Single by Black Sabbath

from the album Heaven and Hell
- B-side: "Children of the Sea (live)"
- Released: June 1980
- Recorded: January 1980 at Studio Ferber (Paris, France)
- Genre: Heavy metal
- Length: 3:49
- Label: Vertigo
- Composers: Geezer Butler, Ronnie James Dio, Tony Iommi, Bill Ward
- Lyricist: Ronnie James Dio
- Producer: Martin Birch

Black Sabbath singles chronology
| "Hard Road" (1978) | "Neon Knights" (1980) | "Die Young" (1980) |

Audio sample
- file; help;

= Neon Knights =

Song by Black Sabbath

"Neon Knights" is a song by the English heavy metal band Black Sabbath from 1980's Heaven and Hell, their first album with American vocalist Ronnie James Dio.

==Overview==
"Neon Knights" was the last song written by the band for the Heaven and Hell album. It was quickly written and recorded at Studio Ferber in Paris during January 1980 simply to fill time on the album's first side. The lyrics were written by Ronnie James Dio. It is the only song on Heaven and Hell to definitely feature songwriting input from bassist Geezer Butler, the band's main lyricist during the Ozzy Osbourne era. Butler was absent for most of the songwriting process due personal issues as well as his own uncertainty as to whether he wanted to remain in the band. Dio occasionally performed the song during their live shows in later years.

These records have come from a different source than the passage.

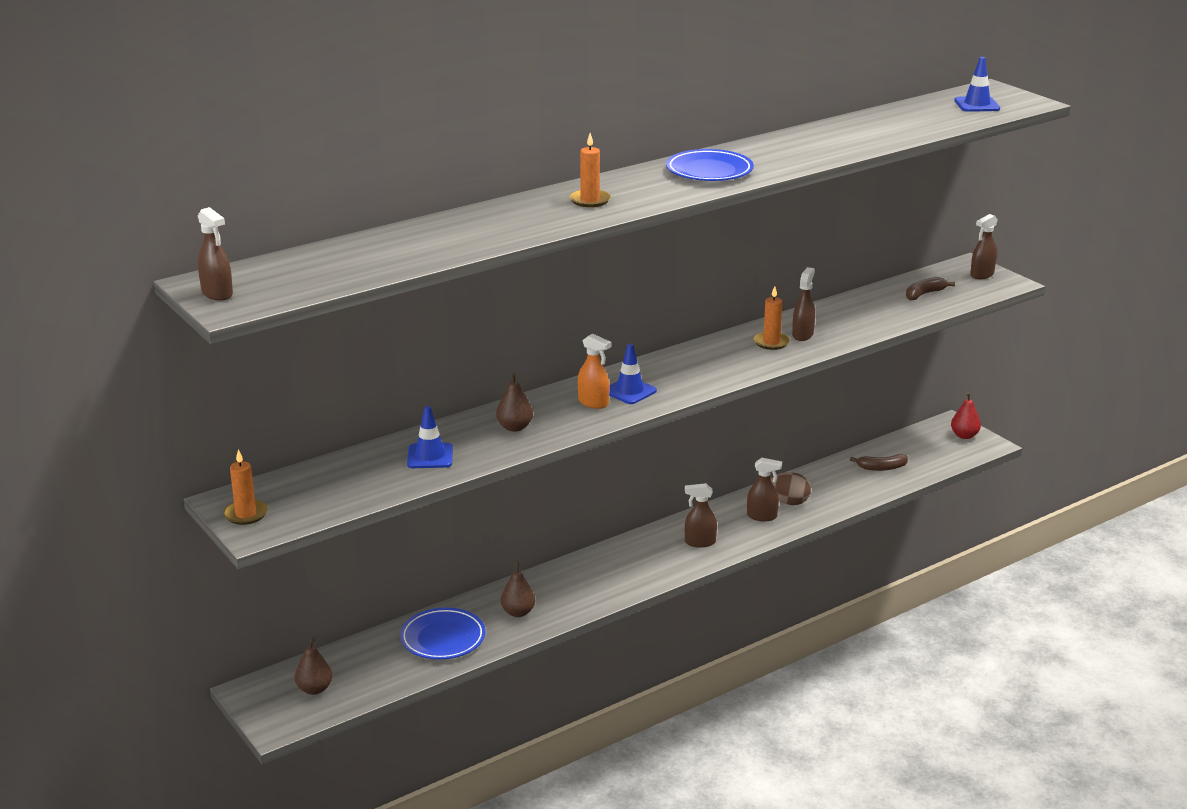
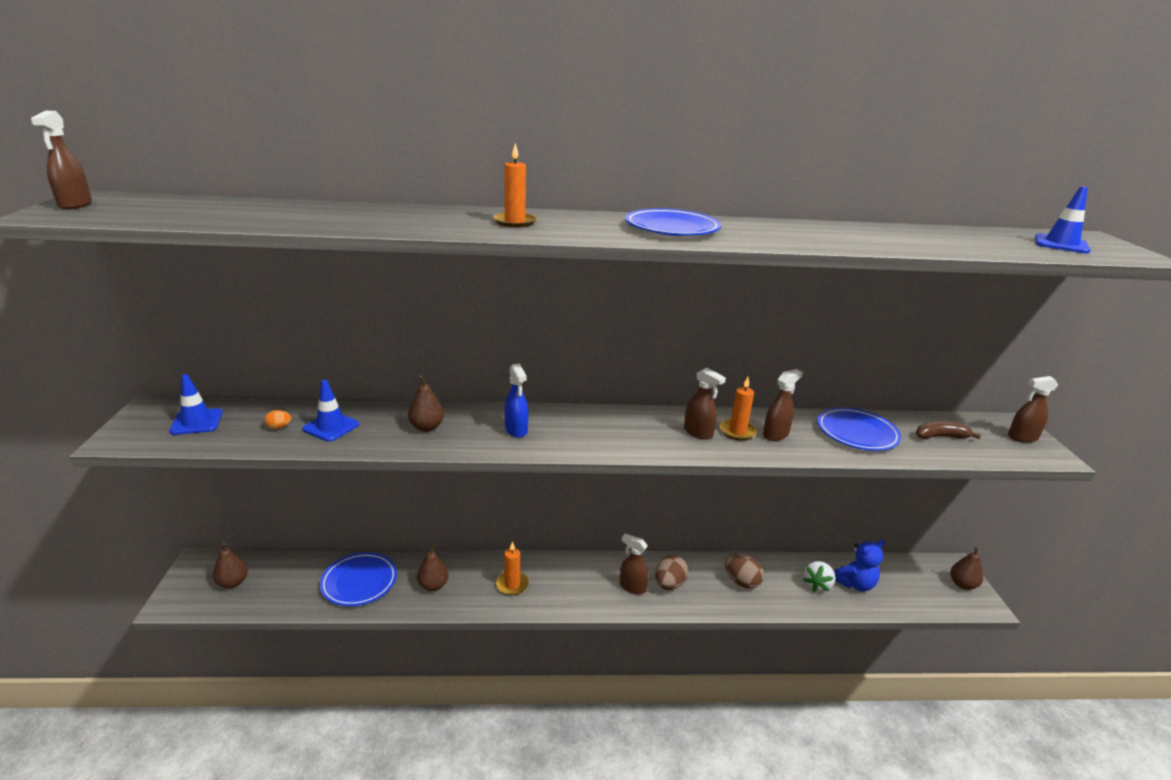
camera: 30 degrees right, 0 degrees up
(246, 514) = (142, 422): orange candle -> orange candle (512, 585)
(383, 473) = (279, 427): none -> orange egg
(593, 403) = (516, 430): orange spray bottle -> blue spray bottle
(629, 391) = (559, 431): blue traffic cone -> blue traffic cone (196, 422)
(729, 528) = (669, 584): none -> brown egg
(762, 516) = (706, 585): brown spray bottle -> brown spray bottle (698, 433)
(852, 480) = (817, 585): none -> white strawberry
(862, 312) = (856, 433): none -> blue plate
(881, 468) = (855, 584): brown banana -> blue teddy bear
(964, 435) = (962, 584): red pear -> brown pear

The B-side of the 1980 single release features a live version of "Children of the Sea" from an unspecified date. The song reached number 22 on the UK charts, but failed to chart anywhere else.

In the UK, the first 25,000 copies had a picture-bag.

==Track listing==
7" single
1. "Neon Knights" – 3:49
2. "Children of the Sea" (live) – 6:30

==Personnel==
- Tony Iommi – guitars
- Bill Ward – drums
- Geezer Butler – bass
- Ronnie James Dio – vocals
- Geoff Nicholls – keyboards

==Chart positions==

| Chart (1980) | Position |
|---|---|
| UK Singles Chart | 22 |

==Covers==

- Iron Savior covered the song on their 1999 album Unification.
- Steel Prophet covered the song on their 2000 album Genesis.
- Turbo covered the song on their 2001 album Awatar.
- Westworld covered the song on their 2002 album Cyberdreams.
- Queensrÿche covered the song on their 2007 album Take Cover.
- Sapattivuosi covered the song on their 2009 album Ihmisen merkki.
- Warrior covered the song in 2010 for the tribute album Neon Knights – A Tribute to Black Sabbath.
- Anthrax covered the song during live performances in tribute to Dio following his death in 2010. In 2014, the band recorded a studio version for the tribute album Ronnie James Dio – This Is Your Life.